Dinghy cruisers are among the most ingenious people in the world – when it comes to using a very small boat as a cruise ship. Over the last couple of days, I have been busy making a boom tent for my boat – especially with the Semaine du Golfe in mind, also for other occasions when I need to camp for a night or two in my boat.
Everything in a boat needs to have several uses, and the tent structure is the rig of the boat. One end of the tent is supported by the mast, and the other is held up by a wooden support in the stern. In this way, no extra stress is put on the shrouds and forestay. The tent folds away into a very compact package and is lightweight, only the polytarp.
The next thing to go into is a compact mattress to go into the port side between the buoyancy tank and the centreboard well. The space is narrow, but I have tried it. My legs go under the thwart if the mattress isn’t too thick. I would be positioned with my head to the stern where there is the full width of the boat. I have a sleeping bag for summer use and clothing can be used as a pillow, all packed into a dry bag designed to keep clothing and bedding dry. The adventure is getting exciting!
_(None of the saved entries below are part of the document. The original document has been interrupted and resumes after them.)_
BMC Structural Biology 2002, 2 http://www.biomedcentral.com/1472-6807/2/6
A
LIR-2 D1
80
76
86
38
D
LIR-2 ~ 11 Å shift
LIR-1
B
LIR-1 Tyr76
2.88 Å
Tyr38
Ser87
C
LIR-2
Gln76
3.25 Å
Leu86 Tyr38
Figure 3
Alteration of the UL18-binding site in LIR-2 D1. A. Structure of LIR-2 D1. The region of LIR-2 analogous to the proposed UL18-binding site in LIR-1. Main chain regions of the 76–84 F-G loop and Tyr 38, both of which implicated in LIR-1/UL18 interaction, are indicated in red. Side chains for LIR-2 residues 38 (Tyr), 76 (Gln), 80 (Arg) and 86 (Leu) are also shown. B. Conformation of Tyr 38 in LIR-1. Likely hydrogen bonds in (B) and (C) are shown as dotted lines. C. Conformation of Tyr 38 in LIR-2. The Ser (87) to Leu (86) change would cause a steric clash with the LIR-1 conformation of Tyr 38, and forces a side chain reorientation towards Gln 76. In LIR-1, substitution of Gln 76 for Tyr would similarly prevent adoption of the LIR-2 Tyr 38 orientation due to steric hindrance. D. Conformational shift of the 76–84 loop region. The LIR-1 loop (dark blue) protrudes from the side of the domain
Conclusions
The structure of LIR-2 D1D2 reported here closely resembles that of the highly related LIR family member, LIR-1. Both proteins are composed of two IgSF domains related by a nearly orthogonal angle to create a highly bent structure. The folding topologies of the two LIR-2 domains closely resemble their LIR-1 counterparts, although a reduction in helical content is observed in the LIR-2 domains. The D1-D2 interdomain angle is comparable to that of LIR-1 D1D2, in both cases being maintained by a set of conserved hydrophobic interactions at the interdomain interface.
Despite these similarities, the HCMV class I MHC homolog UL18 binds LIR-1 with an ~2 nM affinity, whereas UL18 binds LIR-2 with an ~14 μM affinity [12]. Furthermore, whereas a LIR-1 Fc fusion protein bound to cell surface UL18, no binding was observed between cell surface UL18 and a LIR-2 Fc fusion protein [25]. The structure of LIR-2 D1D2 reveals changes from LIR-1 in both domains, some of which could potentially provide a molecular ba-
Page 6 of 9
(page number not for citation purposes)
After that, I will be making a small stern locker for everything to do with navigation (charts, Portland plotter, dividers, binoculars and sighting compass) and communications (VHF radio). The rest of the boat needs to be organised with a box for the galley and what will go into the fo’c’sle – which has to be lightweight and not exactly the ship’s riff-raff to kept in order under the threat of four dozen lashes of the cat! There will be some confusion between the crew, the midshipmen and the captain’s cabin. All that in twelve feet of length and five feet of beam!